■ Tasks to carry out:
(1) In the article on GDPR and stale data, what share of organizations in the Varonis survey had 100,000 or more files with stale employee or customer data?
(2) Continue the article on GDPR and stale data from the end of its last sentence.

Despite the increased focus and attention on data privacy triggered by GDPR that went into effect in May 2018, studies have shown that organizations still have some strides to make in order to be fully in compliance with the mandate. In fact, a recent survey by Varonis reported that many organizations continue to accumulate data that no longer needs to be retained, despite GDPR’s right-to-be forgotten clause. In fact, 95% of organizations who participated in the survey had 100,000 or more files with stale data belonging to employees or customers.In this article, I will share how a large financial organization used cyber risk quantification (based on the FAIR model and RiskLens, our Technical Advisor's cyber risk management software platform) to not only evaluate the amount of cyber risk their stale customer data introduced to the organization under the requirements of GDPR, but also how they leveraged this information to help inform better investment decisions and maximize their return on investment.
The analysis was broken out into two separate loss events (Figure 1) that could be measured using the FAIR model (each containing an asset, threat, and effect). The analysis also included two separate future state analyses to evaluate the risk reduction introduced by two investment options: Tokenization and purging of stale data.

■ Recorded information:
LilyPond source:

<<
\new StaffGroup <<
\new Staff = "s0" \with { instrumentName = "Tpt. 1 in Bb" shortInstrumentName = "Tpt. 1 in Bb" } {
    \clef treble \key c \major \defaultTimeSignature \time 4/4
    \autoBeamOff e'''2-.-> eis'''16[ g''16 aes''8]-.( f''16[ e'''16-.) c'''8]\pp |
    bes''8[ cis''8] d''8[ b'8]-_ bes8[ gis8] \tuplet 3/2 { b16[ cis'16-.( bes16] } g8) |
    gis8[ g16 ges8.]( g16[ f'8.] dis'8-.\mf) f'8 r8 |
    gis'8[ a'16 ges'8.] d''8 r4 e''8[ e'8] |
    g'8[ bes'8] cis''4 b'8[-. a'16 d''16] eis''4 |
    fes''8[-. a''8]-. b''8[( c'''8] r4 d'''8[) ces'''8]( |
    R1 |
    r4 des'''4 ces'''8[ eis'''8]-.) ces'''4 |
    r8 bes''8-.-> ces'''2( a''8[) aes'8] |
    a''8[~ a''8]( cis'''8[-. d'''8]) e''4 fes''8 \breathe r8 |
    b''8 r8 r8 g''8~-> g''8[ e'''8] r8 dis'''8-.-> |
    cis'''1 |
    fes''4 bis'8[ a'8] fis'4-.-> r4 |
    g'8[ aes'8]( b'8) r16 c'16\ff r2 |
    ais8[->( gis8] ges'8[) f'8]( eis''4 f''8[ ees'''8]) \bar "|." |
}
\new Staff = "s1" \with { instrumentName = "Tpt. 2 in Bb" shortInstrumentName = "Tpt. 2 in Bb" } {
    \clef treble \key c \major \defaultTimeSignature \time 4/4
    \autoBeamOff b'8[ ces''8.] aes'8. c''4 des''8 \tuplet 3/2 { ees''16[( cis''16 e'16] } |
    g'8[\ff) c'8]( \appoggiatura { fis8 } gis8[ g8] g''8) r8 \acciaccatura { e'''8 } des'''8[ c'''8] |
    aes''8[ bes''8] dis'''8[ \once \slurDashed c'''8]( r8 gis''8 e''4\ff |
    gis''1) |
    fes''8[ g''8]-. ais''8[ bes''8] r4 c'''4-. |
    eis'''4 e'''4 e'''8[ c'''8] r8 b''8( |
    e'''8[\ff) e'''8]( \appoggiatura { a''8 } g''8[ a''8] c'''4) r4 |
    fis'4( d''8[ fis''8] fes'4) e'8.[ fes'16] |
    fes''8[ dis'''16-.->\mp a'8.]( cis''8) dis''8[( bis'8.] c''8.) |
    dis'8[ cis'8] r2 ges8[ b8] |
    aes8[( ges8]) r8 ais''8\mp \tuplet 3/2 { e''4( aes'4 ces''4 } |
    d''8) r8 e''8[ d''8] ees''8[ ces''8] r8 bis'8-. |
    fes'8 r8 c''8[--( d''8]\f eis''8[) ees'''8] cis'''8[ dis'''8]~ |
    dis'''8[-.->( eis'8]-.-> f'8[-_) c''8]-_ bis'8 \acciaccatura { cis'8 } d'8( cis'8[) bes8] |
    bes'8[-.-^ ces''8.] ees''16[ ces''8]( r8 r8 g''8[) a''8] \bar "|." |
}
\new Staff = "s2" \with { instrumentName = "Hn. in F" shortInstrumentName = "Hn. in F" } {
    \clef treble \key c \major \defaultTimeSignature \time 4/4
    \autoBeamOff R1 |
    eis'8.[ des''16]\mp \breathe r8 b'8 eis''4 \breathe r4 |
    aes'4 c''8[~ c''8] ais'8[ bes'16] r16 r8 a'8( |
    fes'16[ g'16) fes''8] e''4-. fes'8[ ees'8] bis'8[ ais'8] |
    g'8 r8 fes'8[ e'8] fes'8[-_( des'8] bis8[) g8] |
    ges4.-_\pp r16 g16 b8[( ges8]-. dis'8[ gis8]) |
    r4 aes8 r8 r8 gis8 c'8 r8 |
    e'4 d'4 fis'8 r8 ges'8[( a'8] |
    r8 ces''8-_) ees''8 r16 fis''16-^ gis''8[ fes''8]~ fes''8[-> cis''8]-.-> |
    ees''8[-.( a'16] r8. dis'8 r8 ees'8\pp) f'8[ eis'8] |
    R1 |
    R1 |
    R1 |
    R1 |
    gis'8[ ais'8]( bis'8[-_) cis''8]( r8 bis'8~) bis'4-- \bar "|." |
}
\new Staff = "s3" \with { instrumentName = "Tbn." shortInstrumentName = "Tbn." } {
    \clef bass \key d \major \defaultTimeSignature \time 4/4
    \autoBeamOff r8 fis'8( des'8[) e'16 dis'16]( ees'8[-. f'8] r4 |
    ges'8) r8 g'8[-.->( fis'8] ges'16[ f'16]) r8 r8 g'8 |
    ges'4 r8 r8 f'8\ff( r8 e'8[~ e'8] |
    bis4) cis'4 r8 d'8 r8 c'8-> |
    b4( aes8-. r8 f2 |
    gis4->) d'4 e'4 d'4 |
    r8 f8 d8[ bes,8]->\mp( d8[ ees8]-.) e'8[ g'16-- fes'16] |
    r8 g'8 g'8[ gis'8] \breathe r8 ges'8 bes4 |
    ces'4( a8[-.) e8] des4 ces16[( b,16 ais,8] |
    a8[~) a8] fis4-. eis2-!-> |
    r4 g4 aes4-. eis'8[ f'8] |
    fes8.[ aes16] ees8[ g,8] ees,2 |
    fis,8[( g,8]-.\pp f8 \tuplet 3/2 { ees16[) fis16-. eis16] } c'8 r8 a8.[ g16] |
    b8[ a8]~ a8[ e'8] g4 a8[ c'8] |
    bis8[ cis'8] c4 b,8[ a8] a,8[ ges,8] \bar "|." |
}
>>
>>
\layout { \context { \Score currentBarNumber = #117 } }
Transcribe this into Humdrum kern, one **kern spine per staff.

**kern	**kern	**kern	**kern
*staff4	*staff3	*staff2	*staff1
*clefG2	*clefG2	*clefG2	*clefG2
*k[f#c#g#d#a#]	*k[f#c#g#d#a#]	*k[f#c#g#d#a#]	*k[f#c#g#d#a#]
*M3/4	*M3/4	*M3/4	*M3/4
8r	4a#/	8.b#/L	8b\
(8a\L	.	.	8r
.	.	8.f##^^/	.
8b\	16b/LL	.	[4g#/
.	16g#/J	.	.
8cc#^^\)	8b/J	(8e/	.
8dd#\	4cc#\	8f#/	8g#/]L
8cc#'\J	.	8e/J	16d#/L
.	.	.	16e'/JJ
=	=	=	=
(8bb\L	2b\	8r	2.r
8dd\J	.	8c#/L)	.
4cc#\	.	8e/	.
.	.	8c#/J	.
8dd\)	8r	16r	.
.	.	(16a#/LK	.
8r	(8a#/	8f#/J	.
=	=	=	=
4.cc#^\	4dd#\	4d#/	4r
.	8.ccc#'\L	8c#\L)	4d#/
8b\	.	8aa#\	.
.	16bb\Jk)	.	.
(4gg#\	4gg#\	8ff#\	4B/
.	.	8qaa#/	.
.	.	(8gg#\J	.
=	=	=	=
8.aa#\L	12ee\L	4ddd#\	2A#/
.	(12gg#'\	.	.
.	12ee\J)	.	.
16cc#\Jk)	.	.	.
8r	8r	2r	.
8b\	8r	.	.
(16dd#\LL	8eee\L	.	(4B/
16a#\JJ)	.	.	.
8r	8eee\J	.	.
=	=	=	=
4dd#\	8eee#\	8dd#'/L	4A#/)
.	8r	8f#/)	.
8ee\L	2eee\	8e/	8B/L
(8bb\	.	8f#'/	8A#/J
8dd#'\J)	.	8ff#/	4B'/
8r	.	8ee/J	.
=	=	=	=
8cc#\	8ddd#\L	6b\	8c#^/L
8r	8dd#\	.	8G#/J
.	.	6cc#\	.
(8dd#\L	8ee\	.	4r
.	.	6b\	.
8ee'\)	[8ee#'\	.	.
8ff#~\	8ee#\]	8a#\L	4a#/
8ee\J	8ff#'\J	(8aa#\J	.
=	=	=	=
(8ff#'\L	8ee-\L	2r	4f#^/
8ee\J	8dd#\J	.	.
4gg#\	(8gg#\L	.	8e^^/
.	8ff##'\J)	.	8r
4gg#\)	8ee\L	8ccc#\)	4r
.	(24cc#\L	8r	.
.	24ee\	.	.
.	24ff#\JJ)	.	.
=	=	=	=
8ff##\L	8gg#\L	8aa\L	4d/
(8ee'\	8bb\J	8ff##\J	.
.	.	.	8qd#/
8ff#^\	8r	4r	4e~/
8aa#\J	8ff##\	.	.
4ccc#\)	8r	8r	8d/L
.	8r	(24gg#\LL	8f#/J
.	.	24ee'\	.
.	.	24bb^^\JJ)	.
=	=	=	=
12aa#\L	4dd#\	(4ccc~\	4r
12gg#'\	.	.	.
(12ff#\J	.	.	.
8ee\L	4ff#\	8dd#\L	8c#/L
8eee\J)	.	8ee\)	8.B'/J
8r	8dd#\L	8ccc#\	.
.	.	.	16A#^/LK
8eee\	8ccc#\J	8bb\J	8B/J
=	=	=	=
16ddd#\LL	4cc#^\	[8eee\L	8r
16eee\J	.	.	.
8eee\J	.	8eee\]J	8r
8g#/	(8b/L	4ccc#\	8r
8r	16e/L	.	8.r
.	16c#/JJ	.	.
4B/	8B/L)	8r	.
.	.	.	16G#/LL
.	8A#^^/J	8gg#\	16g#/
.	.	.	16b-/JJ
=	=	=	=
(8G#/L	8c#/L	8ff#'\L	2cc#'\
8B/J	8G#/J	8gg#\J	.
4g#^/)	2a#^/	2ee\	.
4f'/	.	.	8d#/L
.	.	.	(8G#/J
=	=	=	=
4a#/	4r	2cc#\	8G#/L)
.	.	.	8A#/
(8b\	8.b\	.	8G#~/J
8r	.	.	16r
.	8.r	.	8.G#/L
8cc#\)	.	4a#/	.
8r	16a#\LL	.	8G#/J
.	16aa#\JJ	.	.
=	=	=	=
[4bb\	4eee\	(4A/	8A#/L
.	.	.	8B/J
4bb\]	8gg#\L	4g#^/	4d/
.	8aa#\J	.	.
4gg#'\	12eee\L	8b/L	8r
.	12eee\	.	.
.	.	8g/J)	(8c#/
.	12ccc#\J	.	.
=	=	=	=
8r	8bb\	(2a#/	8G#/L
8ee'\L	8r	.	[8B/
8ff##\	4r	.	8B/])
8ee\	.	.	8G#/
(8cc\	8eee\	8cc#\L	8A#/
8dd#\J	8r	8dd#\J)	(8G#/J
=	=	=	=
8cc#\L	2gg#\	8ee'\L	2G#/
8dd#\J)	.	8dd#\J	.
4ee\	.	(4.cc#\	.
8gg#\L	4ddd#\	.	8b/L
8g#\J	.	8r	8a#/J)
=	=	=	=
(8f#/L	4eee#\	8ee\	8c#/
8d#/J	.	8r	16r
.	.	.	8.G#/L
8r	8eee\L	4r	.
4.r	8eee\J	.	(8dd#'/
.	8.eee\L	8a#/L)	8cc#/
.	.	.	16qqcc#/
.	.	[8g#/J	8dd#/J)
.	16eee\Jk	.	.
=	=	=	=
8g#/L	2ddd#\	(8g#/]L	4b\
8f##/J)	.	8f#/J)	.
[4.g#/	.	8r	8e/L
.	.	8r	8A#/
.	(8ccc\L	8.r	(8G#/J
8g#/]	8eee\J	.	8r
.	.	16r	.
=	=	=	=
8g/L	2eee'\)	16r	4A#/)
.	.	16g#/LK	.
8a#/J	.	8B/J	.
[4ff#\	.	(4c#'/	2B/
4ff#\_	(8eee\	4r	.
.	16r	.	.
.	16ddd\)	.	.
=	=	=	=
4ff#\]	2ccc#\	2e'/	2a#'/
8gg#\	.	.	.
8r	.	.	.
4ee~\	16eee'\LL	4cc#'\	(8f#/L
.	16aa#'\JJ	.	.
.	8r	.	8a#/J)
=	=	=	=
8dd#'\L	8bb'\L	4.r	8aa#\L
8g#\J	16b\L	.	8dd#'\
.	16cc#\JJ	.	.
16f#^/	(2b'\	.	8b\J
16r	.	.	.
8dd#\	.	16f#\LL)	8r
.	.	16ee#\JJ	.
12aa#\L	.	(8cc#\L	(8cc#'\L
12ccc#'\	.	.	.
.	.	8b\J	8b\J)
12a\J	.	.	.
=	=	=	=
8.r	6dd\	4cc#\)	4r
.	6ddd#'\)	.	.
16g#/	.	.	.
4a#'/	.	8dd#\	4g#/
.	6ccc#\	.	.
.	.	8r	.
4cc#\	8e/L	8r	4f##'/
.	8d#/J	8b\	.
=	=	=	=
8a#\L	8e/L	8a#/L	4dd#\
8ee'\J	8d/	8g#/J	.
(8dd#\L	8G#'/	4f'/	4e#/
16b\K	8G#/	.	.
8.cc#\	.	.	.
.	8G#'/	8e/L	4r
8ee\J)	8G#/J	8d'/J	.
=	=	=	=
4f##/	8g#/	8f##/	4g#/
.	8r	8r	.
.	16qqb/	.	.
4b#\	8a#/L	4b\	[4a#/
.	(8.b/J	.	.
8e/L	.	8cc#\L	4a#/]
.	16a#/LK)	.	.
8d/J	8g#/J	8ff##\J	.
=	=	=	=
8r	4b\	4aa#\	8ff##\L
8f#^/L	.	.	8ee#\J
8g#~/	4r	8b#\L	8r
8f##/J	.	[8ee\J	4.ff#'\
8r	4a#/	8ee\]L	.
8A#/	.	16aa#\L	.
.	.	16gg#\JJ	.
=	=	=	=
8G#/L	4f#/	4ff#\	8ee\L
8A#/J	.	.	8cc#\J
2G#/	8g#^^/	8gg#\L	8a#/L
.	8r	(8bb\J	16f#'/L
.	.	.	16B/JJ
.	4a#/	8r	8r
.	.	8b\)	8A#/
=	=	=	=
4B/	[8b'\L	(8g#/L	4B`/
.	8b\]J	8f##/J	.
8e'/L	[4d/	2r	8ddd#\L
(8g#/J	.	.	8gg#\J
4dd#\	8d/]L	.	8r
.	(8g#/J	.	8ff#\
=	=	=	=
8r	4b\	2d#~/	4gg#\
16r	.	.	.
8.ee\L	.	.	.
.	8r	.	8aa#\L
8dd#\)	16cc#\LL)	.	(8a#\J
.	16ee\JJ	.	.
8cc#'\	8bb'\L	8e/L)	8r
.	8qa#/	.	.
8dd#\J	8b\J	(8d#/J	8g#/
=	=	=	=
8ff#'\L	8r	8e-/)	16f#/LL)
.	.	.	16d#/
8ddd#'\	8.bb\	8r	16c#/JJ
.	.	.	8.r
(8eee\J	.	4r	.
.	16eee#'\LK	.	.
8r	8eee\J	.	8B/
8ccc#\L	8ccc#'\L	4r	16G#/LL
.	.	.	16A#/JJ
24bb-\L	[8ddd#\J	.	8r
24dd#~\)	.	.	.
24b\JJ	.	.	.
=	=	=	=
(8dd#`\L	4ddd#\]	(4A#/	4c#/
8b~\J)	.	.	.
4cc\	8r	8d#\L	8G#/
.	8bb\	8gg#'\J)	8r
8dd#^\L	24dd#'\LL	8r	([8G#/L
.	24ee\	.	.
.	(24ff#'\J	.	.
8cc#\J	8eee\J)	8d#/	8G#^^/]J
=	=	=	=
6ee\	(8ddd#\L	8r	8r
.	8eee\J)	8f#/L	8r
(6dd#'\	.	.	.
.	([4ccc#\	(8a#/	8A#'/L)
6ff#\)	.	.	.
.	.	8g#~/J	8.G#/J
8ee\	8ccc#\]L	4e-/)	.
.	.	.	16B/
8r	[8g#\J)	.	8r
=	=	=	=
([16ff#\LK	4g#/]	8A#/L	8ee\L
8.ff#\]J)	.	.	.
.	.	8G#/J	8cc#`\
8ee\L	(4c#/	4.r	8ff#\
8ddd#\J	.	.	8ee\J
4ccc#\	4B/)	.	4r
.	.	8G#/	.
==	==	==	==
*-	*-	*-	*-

■ Results of the exercise:
(1) 95%

(2)
Figure 1: Scope of Risk Analysis
Once the loss events were clearly scoped and defined, the organization’s risk analysts began collecting data through structured workshop questions in the RiskLens platform on key risk and control factors including historical number of breach attempts, existence of monitoring tools such as database access monitoring and DLP, number of PII records stored in each system (and how many represent stale data), and resources required to respond to data breaches. The analysis also leveraged industry data points from organizations such as Advisen to estimate the potential fines and penalties from customer and regulatory entities the organization could face from a data breach.
The risk analysts also leveraged RiskLen’s versioning capability to model several “what if” scenarios in the event that either tokenization was implemented on select PII fields of the assets in scope or stale PII were purged from said environments.
Over the course of a four-day period, the organization was able to efficiently produce both high-level reporting and detailed results describing, in financial terms, the effect of a data breach involving either a network file share or a database cluster containing stale customer PII.
The figure below shows the average reduction in risk the organization is likely to experience on an annual basis from either 1.) purging stale data or 2.) implementing tokenization. The graph shows an annualized risk reduction of $75M for the data purge option; whereas the tokenization provides a reduction of $135M. The option to implement tokenization; however, came at a significantly higher investment cost (not specified in the graph below).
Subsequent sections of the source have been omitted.